------ RECORDS SUPPLIED
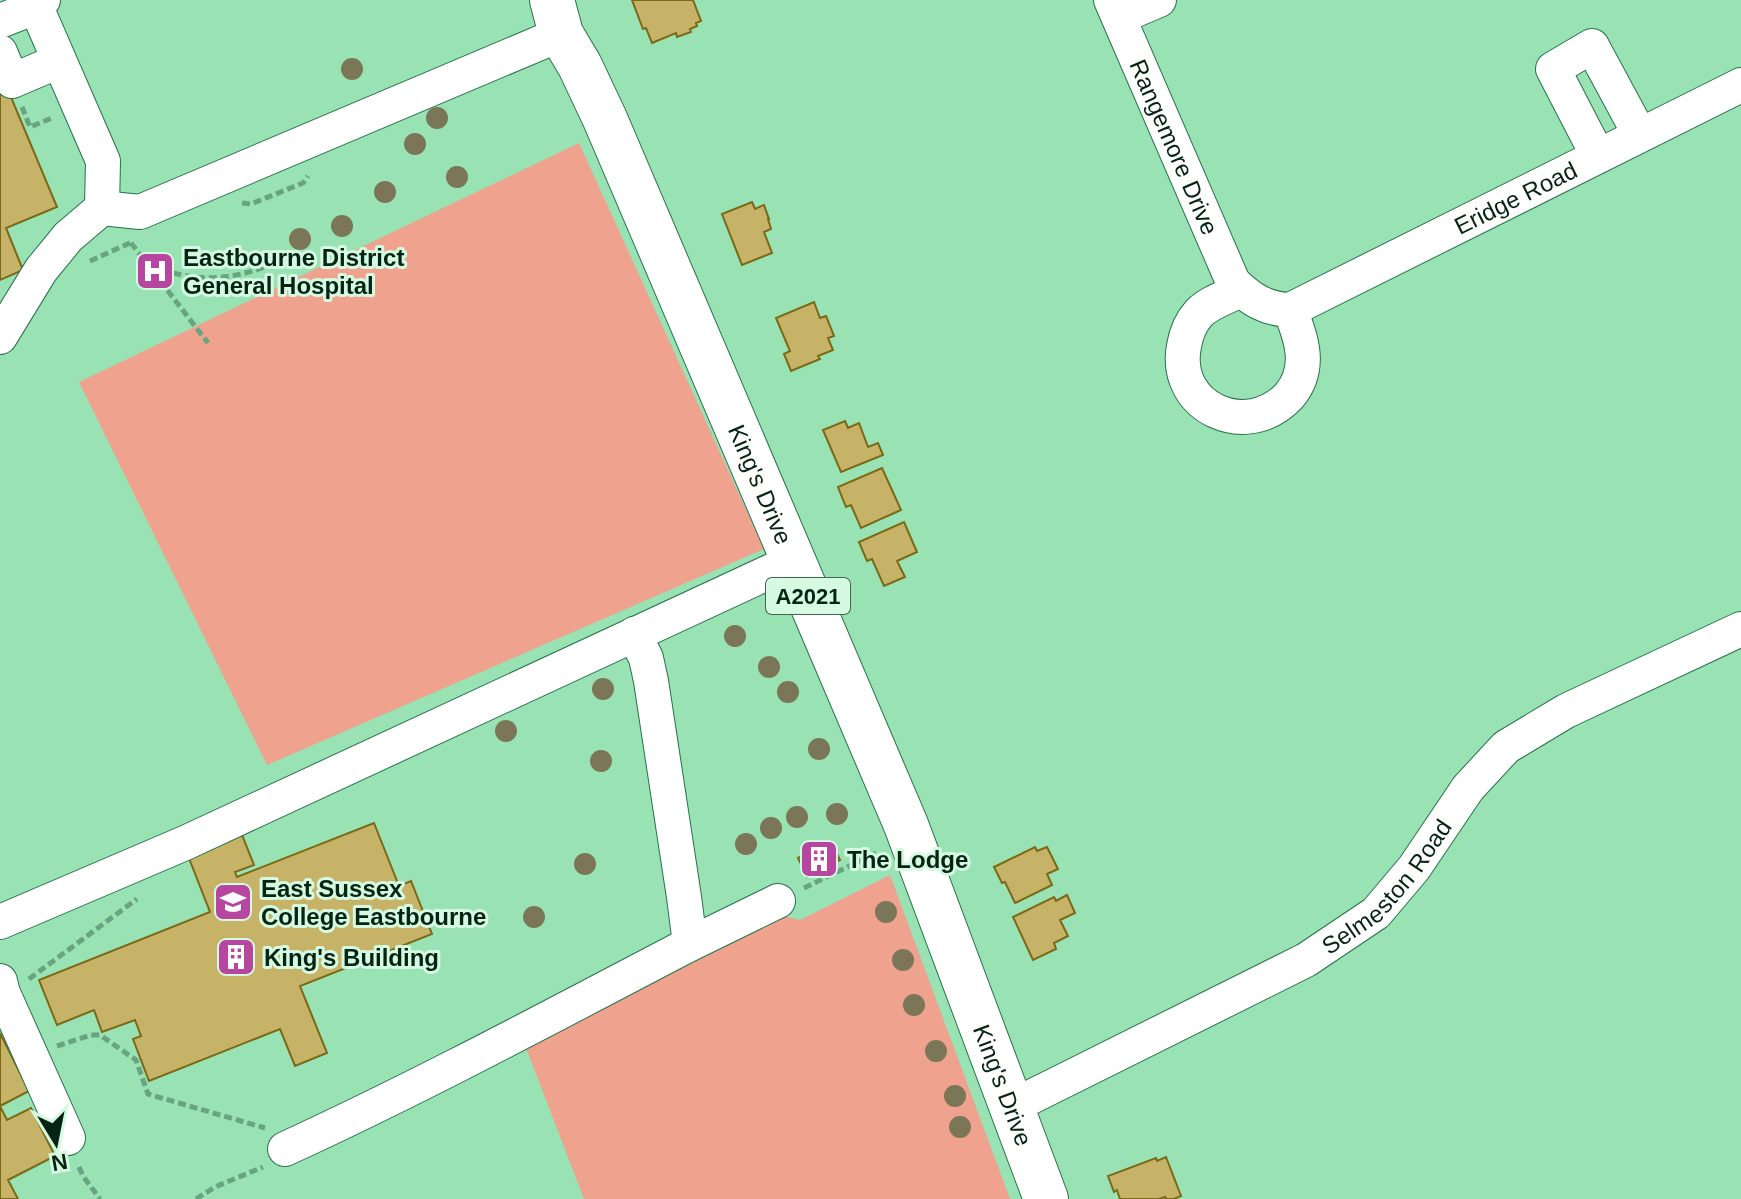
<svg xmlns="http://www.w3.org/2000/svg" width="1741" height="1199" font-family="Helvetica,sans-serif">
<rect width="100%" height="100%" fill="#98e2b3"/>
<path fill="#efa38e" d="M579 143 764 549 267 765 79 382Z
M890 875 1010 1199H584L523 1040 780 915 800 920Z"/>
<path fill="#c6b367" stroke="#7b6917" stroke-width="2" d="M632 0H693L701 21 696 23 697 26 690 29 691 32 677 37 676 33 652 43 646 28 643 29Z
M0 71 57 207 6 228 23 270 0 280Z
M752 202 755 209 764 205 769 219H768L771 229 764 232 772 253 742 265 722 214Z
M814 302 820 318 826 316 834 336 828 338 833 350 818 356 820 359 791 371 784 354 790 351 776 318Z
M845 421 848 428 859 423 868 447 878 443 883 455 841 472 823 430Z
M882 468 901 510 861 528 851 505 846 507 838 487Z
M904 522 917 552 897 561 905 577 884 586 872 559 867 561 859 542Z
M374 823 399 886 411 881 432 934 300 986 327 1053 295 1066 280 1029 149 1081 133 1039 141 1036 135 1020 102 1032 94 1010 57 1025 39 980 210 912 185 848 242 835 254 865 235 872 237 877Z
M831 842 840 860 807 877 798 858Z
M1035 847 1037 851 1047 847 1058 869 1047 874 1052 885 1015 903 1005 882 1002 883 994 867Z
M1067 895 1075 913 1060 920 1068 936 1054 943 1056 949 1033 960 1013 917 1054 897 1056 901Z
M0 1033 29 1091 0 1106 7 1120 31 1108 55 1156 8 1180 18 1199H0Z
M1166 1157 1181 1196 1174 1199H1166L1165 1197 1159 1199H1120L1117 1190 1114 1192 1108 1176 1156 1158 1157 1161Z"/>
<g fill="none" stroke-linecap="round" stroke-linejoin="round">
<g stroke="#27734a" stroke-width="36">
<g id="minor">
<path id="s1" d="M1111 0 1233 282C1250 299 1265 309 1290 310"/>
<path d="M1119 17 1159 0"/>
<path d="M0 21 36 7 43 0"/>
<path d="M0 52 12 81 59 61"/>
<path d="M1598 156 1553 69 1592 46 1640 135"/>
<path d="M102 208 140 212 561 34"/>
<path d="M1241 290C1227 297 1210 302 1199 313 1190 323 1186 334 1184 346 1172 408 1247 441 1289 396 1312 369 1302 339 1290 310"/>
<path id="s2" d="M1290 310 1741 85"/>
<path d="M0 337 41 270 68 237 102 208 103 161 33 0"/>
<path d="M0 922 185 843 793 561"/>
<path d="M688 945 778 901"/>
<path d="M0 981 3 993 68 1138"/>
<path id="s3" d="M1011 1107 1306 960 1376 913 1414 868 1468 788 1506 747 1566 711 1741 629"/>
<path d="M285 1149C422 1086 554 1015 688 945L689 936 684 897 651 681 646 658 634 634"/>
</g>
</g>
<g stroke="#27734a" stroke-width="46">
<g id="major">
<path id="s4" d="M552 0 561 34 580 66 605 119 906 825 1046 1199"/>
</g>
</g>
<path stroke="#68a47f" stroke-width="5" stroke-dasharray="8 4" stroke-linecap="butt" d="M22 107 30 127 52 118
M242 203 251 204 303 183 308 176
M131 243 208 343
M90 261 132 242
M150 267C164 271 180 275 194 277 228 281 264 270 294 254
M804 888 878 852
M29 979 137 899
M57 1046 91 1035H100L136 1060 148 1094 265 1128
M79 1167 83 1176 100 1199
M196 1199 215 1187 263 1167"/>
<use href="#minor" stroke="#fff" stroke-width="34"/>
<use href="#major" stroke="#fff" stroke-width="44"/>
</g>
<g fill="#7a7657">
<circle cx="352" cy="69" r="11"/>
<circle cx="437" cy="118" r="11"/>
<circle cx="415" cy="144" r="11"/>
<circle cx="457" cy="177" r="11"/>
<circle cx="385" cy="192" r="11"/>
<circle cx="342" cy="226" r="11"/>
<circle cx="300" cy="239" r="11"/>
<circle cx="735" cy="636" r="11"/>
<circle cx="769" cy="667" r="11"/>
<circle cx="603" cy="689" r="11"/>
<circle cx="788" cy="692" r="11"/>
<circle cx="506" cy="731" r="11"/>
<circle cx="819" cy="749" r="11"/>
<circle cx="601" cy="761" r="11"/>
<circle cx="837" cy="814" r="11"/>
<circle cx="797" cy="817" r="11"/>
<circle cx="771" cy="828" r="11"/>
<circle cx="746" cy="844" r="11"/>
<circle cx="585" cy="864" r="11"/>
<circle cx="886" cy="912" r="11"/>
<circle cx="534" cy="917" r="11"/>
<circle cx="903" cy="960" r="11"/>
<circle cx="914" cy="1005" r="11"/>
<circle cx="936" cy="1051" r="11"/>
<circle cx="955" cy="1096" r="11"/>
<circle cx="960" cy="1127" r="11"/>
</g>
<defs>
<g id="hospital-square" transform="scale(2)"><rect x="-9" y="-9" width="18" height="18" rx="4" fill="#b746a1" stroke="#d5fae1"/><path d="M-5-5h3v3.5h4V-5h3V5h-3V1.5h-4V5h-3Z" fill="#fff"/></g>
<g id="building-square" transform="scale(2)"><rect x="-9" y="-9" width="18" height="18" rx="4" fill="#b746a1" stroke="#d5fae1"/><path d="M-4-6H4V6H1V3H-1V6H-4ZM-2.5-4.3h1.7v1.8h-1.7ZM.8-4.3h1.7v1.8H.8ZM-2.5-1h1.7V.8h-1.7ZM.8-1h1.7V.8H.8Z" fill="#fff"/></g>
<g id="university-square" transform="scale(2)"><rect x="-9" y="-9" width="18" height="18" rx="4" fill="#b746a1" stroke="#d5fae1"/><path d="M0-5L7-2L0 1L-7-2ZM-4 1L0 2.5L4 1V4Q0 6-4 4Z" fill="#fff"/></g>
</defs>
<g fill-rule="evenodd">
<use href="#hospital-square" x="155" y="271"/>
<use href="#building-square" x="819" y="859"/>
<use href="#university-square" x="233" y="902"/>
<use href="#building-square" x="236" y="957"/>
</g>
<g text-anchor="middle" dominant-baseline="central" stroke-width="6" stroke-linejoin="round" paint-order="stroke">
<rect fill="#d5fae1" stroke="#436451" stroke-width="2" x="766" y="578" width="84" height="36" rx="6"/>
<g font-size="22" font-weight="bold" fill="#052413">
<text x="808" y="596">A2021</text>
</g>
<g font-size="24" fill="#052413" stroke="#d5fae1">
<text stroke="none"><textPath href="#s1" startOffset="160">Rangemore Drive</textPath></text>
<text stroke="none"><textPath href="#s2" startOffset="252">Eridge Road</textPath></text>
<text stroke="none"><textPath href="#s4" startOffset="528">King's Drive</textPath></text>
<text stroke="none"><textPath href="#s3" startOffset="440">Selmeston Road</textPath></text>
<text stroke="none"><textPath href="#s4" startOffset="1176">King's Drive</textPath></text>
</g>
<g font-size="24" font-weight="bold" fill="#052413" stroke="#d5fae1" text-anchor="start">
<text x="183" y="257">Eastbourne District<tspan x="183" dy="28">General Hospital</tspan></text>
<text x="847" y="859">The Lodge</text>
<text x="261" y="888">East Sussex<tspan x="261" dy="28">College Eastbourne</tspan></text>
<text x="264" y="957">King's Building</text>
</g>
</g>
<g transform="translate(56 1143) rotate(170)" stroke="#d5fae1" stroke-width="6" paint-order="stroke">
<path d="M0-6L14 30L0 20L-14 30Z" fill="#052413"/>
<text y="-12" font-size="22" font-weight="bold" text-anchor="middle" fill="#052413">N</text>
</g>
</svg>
------------
## WHAT NEEDS TO BE DONE
Copy the data exactly. Any picture it contains is to be omitted.

## WRITTEN ANSWER
<svg xmlns="http://www.w3.org/2000/svg" width="1741" height="1199" font-family="Helvetica,sans-serif">
<rect width="100%" height="100%" fill="#98e2b3"/>
<path fill="#efa38e" d="M579 143 764 549 267 765 79 382Z
M890 875 1010 1199H584L523 1040 780 915 800 920Z"/>
<path fill="#c6b367" stroke="#7b6917" stroke-width="2" d="M632 0H693L701 21 696 23 697 26 690 29 691 32 677 37 676 33 652 43 646 28 643 29Z
M0 71 57 207 6 228 23 270 0 280Z
M752 202 755 209 764 205 769 219H768L771 229 764 232 772 253 742 265 722 214Z
M814 302 820 318 826 316 834 336 828 338 833 350 818 356 820 359 791 371 784 354 790 351 776 318Z
M845 421 848 428 859 423 868 447 878 443 883 455 841 472 823 430Z
M882 468 901 510 861 528 851 505 846 507 838 487Z
M904 522 917 552 897 561 905 577 884 586 872 559 867 561 859 542Z
M374 823 399 886 411 881 432 934 300 986 327 1053 295 1066 280 1029 149 1081 133 1039 141 1036 135 1020 102 1032 94 1010 57 1025 39 980 210 912 185 848 242 835 254 865 235 872 237 877Z
M831 842 840 860 807 877 798 858Z
M1035 847 1037 851 1047 847 1058 869 1047 874 1052 885 1015 903 1005 882 1002 883 994 867Z
M1067 895 1075 913 1060 920 1068 936 1054 943 1056 949 1033 960 1013 917 1054 897 1056 901Z
M0 1033 29 1091 0 1106 7 1120 31 1108 55 1156 8 1180 18 1199H0Z
M1166 1157 1181 1196 1174 1199H1166L1165 1197 1159 1199H1120L1117 1190 1114 1192 1108 1176 1156 1158 1157 1161Z"/>
<g fill="none" stroke-linecap="round" stroke-linejoin="round">
<g stroke="#27734a" stroke-width="36">
<g id="minor">
<path id="s1" d="M1111 0 1233 282C1250 299 1265 309 1290 310"/>
<path d="M1119 17 1159 0"/>
<path d="M0 21 36 7 43 0"/>
<path d="M0 52 12 81 59 61"/>
<path d="M1598 156 1553 69 1592 46 1640 135"/>
<path d="M102 208 140 212 561 34"/>
<path d="M1241 290C1227 297 1210 302 1199 313 1190 323 1186 334 1184 346 1172 408 1247 441 1289 396 1312 369 1302 339 1290 310"/>
<path id="s2" d="M1290 310 1741 85"/>
<path d="M0 337 41 270 68 237 102 208 103 161 33 0"/>
<path d="M0 922 185 843 793 561"/>
<path d="M688 945 778 901"/>
<path d="M0 981 3 993 68 1138"/>
<path id="s3" d="M1011 1107 1306 960 1376 913 1414 868 1468 788 1506 747 1566 711 1741 629"/>
<path d="M285 1149C422 1086 554 1015 688 945L689 936 684 897 651 681 646 658 634 634"/>
</g>
</g>
<g stroke="#27734a" stroke-width="46">
<g id="major">
<path id="s4" d="M552 0 561 34 580 66 605 119 906 825 1046 1199"/>
</g>
</g>
<path stroke="#68a47f" stroke-width="5" stroke-dasharray="8 4" stroke-linecap="butt" d="M22 107 30 127 52 118
M242 203 251 204 303 183 308 176
M131 243 208 343
M90 261 132 242
M150 267C164 271 180 275 194 277 228 281 264 270 294 254
M804 888 878 852
M29 979 137 899
M57 1046 91 1035H100L136 1060 148 1094 265 1128
M79 1167 83 1176 100 1199
M196 1199 215 1187 263 1167"/>
<use href="#minor" stroke="#fff" stroke-width="34"/>
<use href="#major" stroke="#fff" stroke-width="44"/>
</g>
<g fill="#7a7657">
<circle cx="352" cy="69" r="11"/>
<circle cx="437" cy="118" r="11"/>
<circle cx="415" cy="144" r="11"/>
<circle cx="457" cy="177" r="11"/>
<circle cx="385" cy="192" r="11"/>
<circle cx="342" cy="226" r="11"/>
<circle cx="300" cy="239" r="11"/>
<circle cx="735" cy="636" r="11"/>
<circle cx="769" cy="667" r="11"/>
<circle cx="603" cy="689" r="11"/>
<circle cx="788" cy="692" r="11"/>
<circle cx="506" cy="731" r="11"/>
<circle cx="819" cy="749" r="11"/>
<circle cx="601" cy="761" r="11"/>
<circle cx="837" cy="814" r="11"/>
<circle cx="797" cy="817" r="11"/>
<circle cx="771" cy="828" r="11"/>
<circle cx="746" cy="844" r="11"/>
<circle cx="585" cy="864" r="11"/>
<circle cx="886" cy="912" r="11"/>
<circle cx="534" cy="917" r="11"/>
<circle cx="903" cy="960" r="11"/>
<circle cx="914" cy="1005" r="11"/>
<circle cx="936" cy="1051" r="11"/>
<circle cx="955" cy="1096" r="11"/>
<circle cx="960" cy="1127" r="11"/>
</g>
<defs>
<g id="hospital-square" transform="scale(2)"><rect x="-9" y="-9" width="18" height="18" rx="4" fill="#b746a1" stroke="#d5fae1"/><path d="M-5-5h3v3.5h4V-5h3V5h-3V1.5h-4V5h-3Z" fill="#fff"/></g>
<g id="building-square" transform="scale(2)"><rect x="-9" y="-9" width="18" height="18" rx="4" fill="#b746a1" stroke="#d5fae1"/><path d="M-4-6H4V6H1V3H-1V6H-4ZM-2.5-4.3h1.7v1.8h-1.7ZM.8-4.3h1.7v1.8H.8ZM-2.5-1h1.7V.8h-1.7ZM.8-1h1.7V.8H.8Z" fill="#fff"/></g>
<g id="university-square" transform="scale(2)"><rect x="-9" y="-9" width="18" height="18" rx="4" fill="#b746a1" stroke="#d5fae1"/><path d="M0-5L7-2L0 1L-7-2ZM-4 1L0 2.5L4 1V4Q0 6-4 4Z" fill="#fff"/></g>
</defs>
<g fill-rule="evenodd">
<use href="#hospital-square" x="155" y="271"/>
<use href="#building-square" x="819" y="859"/>
<use href="#university-square" x="233" y="902"/>
<use href="#building-square" x="236" y="957"/>
</g>
<g text-anchor="middle" dominant-baseline="central" stroke-width="6" stroke-linejoin="round" paint-order="stroke">
<rect fill="#d5fae1" stroke="#436451" stroke-width="2" x="766" y="578" width="84" height="36" rx="6"/>
<g font-size="22" font-weight="bold" fill="#052413">
<text x="808" y="596">A2021</text>
</g>
<g font-size="24" fill="#052413" stroke="#d5fae1">
<text stroke="none"><textPath href="#s1" startOffset="160">Rangemore Drive</textPath></text>
<text stroke="none"><textPath href="#s2" startOffset="252">Eridge Road</textPath></text>
<text stroke="none"><textPath href="#s4" startOffset="528">King's Drive</textPath></text>
<text stroke="none"><textPath href="#s3" startOffset="440">Selmeston Road</textPath></text>
<text stroke="none"><textPath href="#s4" startOffset="1176">King's Drive</textPath></text>
</g>
<g font-size="24" font-weight="bold" fill="#052413" stroke="#d5fae1" text-anchor="start">
<text x="183" y="257">Eastbourne District<tspan x="183" dy="28">General Hospital</tspan></text>
<text x="847" y="859">The Lodge</text>
<text x="261" y="888">East Sussex<tspan x="261" dy="28">College Eastbourne</tspan></text>
<text x="264" y="957">King's Building</text>
</g>
</g>
<g transform="translate(56 1143) rotate(170)" stroke="#d5fae1" stroke-width="6" paint-order="stroke">
<path d="M0-6L14 30L0 20L-14 30Z" fill="#052413"/>
<text y="-12" font-size="22" font-weight="bold" text-anchor="middle" fill="#052413">N</text>
</g>
</svg>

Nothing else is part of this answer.